Unicode and exception strings
Terry Carroll
carroll at tjc.com
Tue Jan 13 20:32:36 EST 2004
On 12 Jan 2004 08:41:43 +0100, Rune Froysa <rune.froysa at usit.uio.no>
wrote:
>Terry Carroll <carroll at tjc.com> writes:
>
>> On 09 Jan 2004 13:18:39 +0100, Rune Froysa <rune.froysa at usit.uio.no>
>> wrote:
>>
>> >Assuming an exception like:
>> >
>> > x = ValueError(u'\xf8')
>> >
>> >AFAIK the common way to get a string representation of the exception
>> >as a message is to simply cast it to a string: str(x).

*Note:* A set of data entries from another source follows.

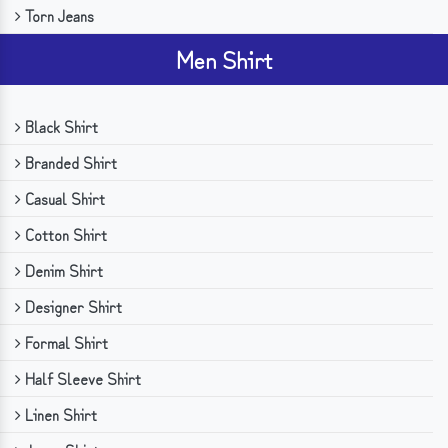
Torn Jeans
Men Shirt
Black Shirt
Branded Shirt
Casual Shirt
Cotton Shirt
Denim Shirt
Designer Shirt
Formal Shirt
Half Sleeve Shirt
Linen Shirt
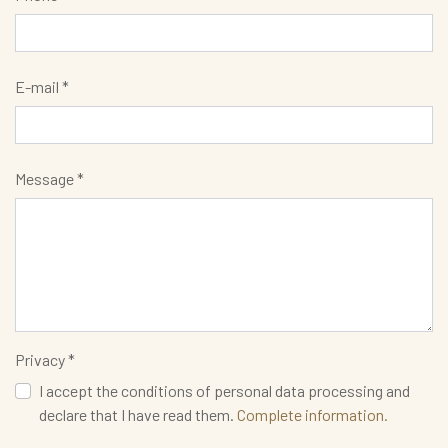
E-mail *
Message *
Privacy *
I accept the conditions of personal data processing and
declare that I have read them.
Complete information.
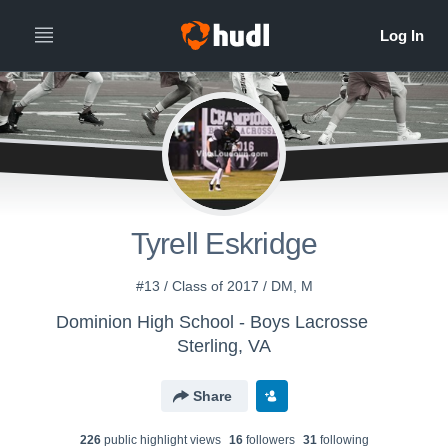
Tyrell Eskridge
#13 / Class of 2017 / DM, M
Dominion High School - Boys Lacrosse
Sterling, VA
Share
226
public highlight view
s
16
follower
s
31
following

This will
>> >result in an "UnicodeError: ASCII encoding error: ordinal not in
>> >range(128)".
>> >
>> >The common way to fix this is with something like
>> >u'\xf8'.encode("ascii", 'replace'). However I can't find any way to
>> >tell ValueErrors __str__ method which encoding to use.
>>
>> Rune, I'm not understanding what your problem is.
>>
>> Is there any reason you're not using, for example, just repr(u'\xf8')?
>
>The problem is that I have little control over the message string that
>is passed to ValueError(). All my program knows is that it has caught
>one such error, and that its message string is in unicode format. I
>need to access the message string (for logging etc.).
>
>> _display_text = _display_text + "%s\n" % line.decode('utf-8'))
>
>This does not work, as I'm unable to get at the 'line', which is
>stored internally in the ValueError class (and generated by its __str_
>method).
You should be able to get at it via x.args[0]:
>>> x = ValueError(u'\xf8')
>>> x.args[0]
u'\xf8'
The only thing is, what to do with it once you get there. I don't think
0xF8 is a valid unicode encoding on its own. IIRC, it's part of a
multibyte character.
You can try to extract it as above, and then decode it with the codecs
module, but if it's only the first byte, it won't decode correctly:
>>> import codecs
>>> d = codecs.getdecoder('utf-8')
>>> x.args[0]
u'\xf8'
>>> d.decode(x.args[0])
Traceback (most recent call last):
File "<stdin>", line 1, in ?
AttributeError: 'builtin_function_or_method' object has no attribute
'decode'
>>>
But, still, if all you want is to have *something* to print out explaining
the exception, you can use repr():
>>> repr(x.args[0])
"u'\\xf8'"
>>>
Is this helping any, or am I just flailing around?